____ SOURCE PASSAGE
Le 07/12/2021 à 23:46, Niranda Perera a écrit :
On Tue, Dec 7, 2021 at 5:43 PM Antoine Pitrou <anto...@python.org> wrote:
Le 07/12/2021 à 23:35, Niranda Perera a écrit :
Hi all,
I'd like to discuss a packaging change for arrow.
AFAIU, there are two broad categories of frameworks that use Arrow.
1. Projects that only use Arrow core (ex: cudf, ray) - where they follow
the Arrow format, but internally they are using their own Arrow impl. So,
they mostly need to read/ write from the Arrow core public APIs to
convert
to/from their internal impl.
2. Projects that use arrow intimately (ex: cylon) - where they use Arrow
sub-components intimately (ex: compute, flight, etc). These may also
depend/ support Type1 projects as well (ex: GCylon for with cudf)
Now, as a member of the latter category, a major challenge we face is
managing dependencies. We currently depend on Arrow v5 and cudf 21.10 but
can not upgrade to v6 because Cudf is yet to upgrade the Arrow
dependencies. But when we look at the version upgrade PR [1], there's
hardly any API changes.
________
____ INFORMATION
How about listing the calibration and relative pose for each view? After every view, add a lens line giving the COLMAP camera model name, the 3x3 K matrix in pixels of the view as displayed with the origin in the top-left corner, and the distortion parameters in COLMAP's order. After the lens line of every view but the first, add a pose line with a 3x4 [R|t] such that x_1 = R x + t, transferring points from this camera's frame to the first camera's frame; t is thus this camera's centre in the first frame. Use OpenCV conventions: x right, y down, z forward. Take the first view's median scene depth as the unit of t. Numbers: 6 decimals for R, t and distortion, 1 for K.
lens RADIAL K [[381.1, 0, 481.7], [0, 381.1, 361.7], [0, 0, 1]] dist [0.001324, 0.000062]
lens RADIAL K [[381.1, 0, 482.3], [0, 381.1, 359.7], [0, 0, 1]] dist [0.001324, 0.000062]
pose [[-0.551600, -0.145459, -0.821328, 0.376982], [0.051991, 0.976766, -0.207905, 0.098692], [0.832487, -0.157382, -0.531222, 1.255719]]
________
____ INFORMATION
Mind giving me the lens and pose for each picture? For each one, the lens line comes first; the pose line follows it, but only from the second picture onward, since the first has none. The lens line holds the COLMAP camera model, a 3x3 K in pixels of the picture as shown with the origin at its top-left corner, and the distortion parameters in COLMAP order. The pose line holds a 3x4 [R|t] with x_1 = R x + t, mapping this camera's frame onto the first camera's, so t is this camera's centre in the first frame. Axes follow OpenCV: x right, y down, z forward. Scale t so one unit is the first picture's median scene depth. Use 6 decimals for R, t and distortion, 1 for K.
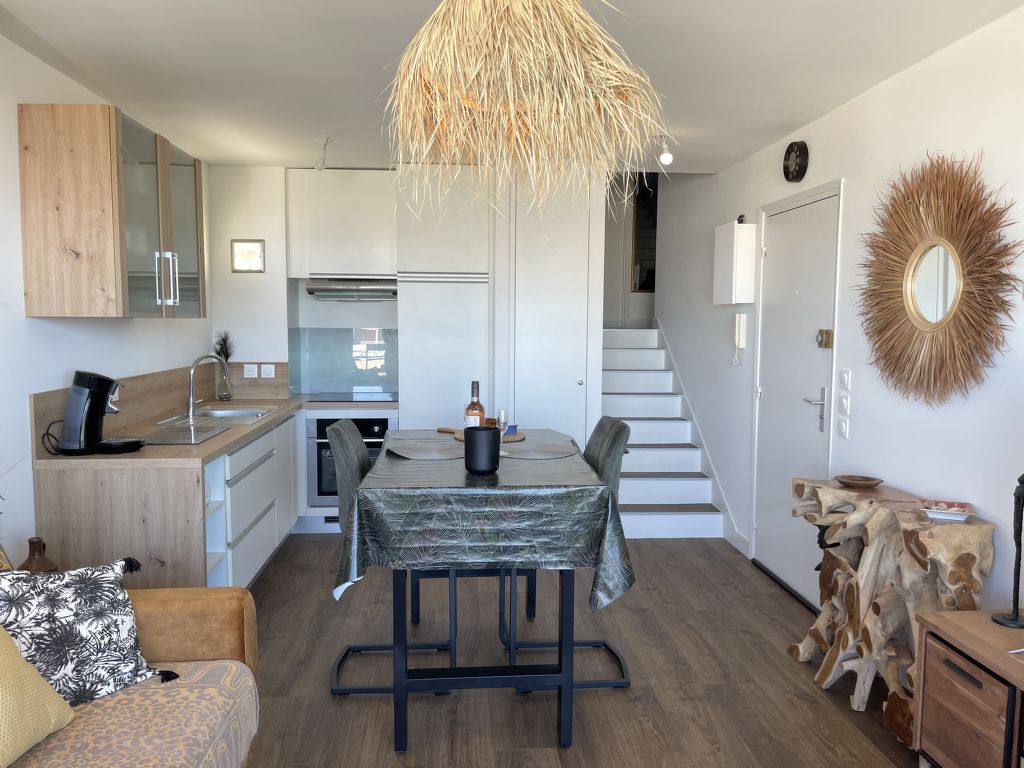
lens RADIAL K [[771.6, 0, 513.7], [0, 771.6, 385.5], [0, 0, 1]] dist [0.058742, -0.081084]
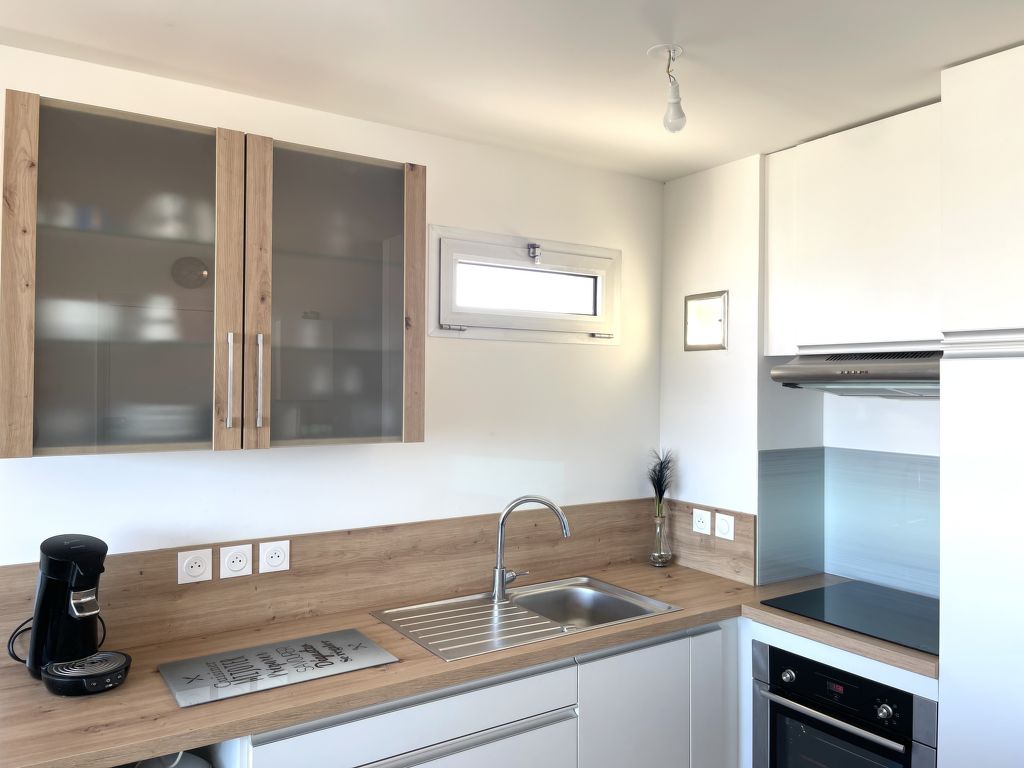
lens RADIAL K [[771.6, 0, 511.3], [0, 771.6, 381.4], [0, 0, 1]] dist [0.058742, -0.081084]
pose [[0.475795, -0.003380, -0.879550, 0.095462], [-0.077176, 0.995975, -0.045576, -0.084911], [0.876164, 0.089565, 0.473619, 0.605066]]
________
____ INFORMATION
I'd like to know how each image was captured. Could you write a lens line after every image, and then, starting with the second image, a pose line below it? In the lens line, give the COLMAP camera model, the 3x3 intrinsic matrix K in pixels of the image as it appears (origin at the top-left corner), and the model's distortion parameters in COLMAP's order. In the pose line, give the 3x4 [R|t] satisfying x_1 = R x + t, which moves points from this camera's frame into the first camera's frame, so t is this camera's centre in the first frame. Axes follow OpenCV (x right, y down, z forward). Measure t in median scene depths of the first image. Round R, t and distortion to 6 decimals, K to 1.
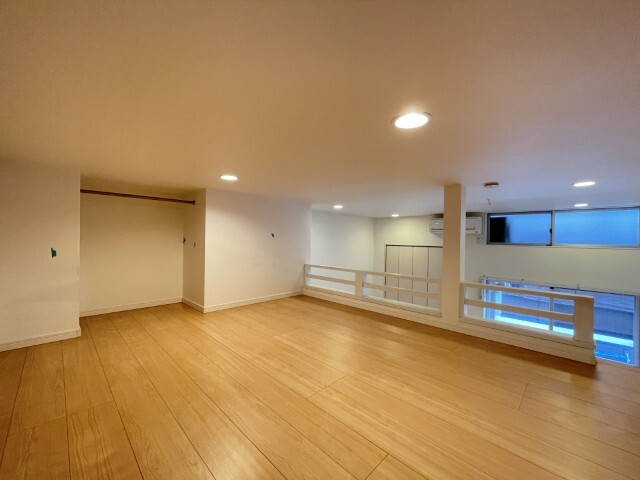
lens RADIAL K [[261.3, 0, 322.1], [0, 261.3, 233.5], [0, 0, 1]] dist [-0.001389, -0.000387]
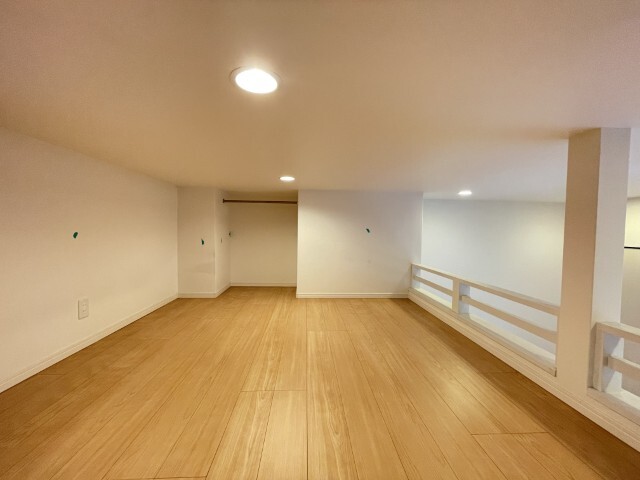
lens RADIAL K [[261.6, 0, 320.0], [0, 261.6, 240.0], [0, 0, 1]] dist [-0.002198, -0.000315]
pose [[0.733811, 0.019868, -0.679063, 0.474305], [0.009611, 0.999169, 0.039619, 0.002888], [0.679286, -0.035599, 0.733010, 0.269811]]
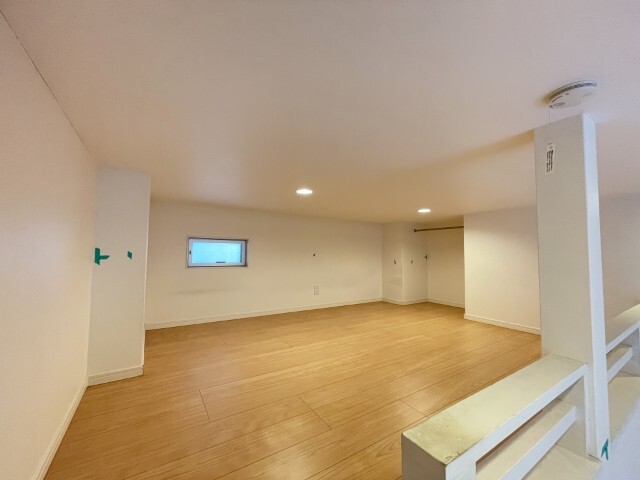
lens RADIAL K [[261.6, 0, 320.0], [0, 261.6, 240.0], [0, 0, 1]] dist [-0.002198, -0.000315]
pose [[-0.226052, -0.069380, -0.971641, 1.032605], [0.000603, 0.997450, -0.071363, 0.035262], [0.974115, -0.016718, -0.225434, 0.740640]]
________
Extend the mailing-list thread about Arrow packaging and dependencies, picking up right after its last sentence.

Why don't cudf simply relax the version requirements if they know their
code runs with both Arrow 5.0 and 6.0?
It's discussed here.
https://github.com/rapidsai/cudf/pull/9686#issuecomment-969079069
I see. I wonder if that can be solved by choosing different linker
options, but a linker expert would have to answer.
Here is another suggestion: since it seems cudf uses only a basic set of
Arrow C++ APIs, should it simply link against a private static build of
Arrow C++? I'm afraid I'm not sure how the Arrow-cudf conversion APIs
are supposed to be exposed.
Regards
Antoine.